● **Written task**:
Reproduce every line of text in the data below without changing a word, and leave the pictures out of your answer.

● **Entries supplied**:
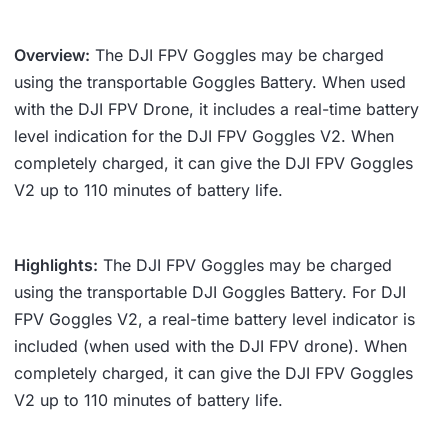
Overview:
The DJI FPV Goggles may be charged
using the transportable Goggles Battery. When used
with the DJI FPV Drone, it includes a real-time battery
level indication for the DJI FPV Goggles V2. When
completely charged, it can give the DJI FPV Goggles
V2 up to 110 minutes of battery life.
Highlights:
The DJI FPV Goggles may be charged
using the transportable DJI Goggles Battery. For DJI
FPV Goggles V2, a real-time battery level indicator is
included (when used with the DJI FPV drone). When
completely charged, it can give the DJI FPV Goggles
V2 up to 110 minutes of battery life.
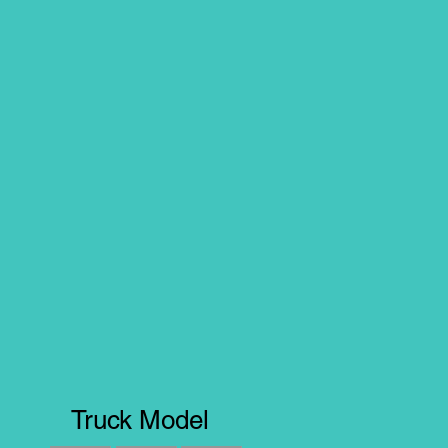
Truck Model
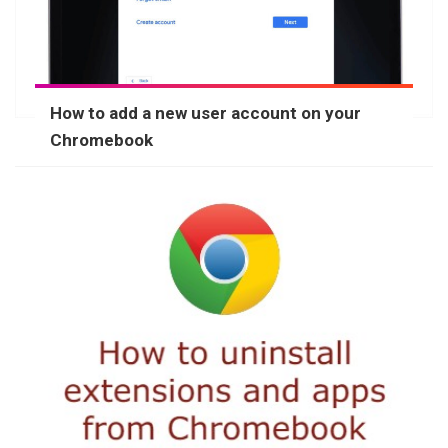
How to add a new user account on your
Chromebook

● **Response area**:
Overview:
The DJI FPV Goggles may be charged
using the transportable Goggles Battery. When used
with the DJI FPV Drone, it includes a real-time battery
level indication for the DJI FPV Goggles V2. When
completely charged, it can give the DJI FPV Goggles
V2 up to 110 minutes of battery life.
Highlights:
The DJI FPV Goggles may be charged
using the transportable DJI Goggles Battery. For DJI
FPV Goggles V2, a real-time battery level indicator is
included (when used with the DJI FPV drone). When
completely charged, it can give the DJI FPV Goggles
V2 up to 110 minutes of battery life.
Truck Model
How to add a new user account on your
Chromebook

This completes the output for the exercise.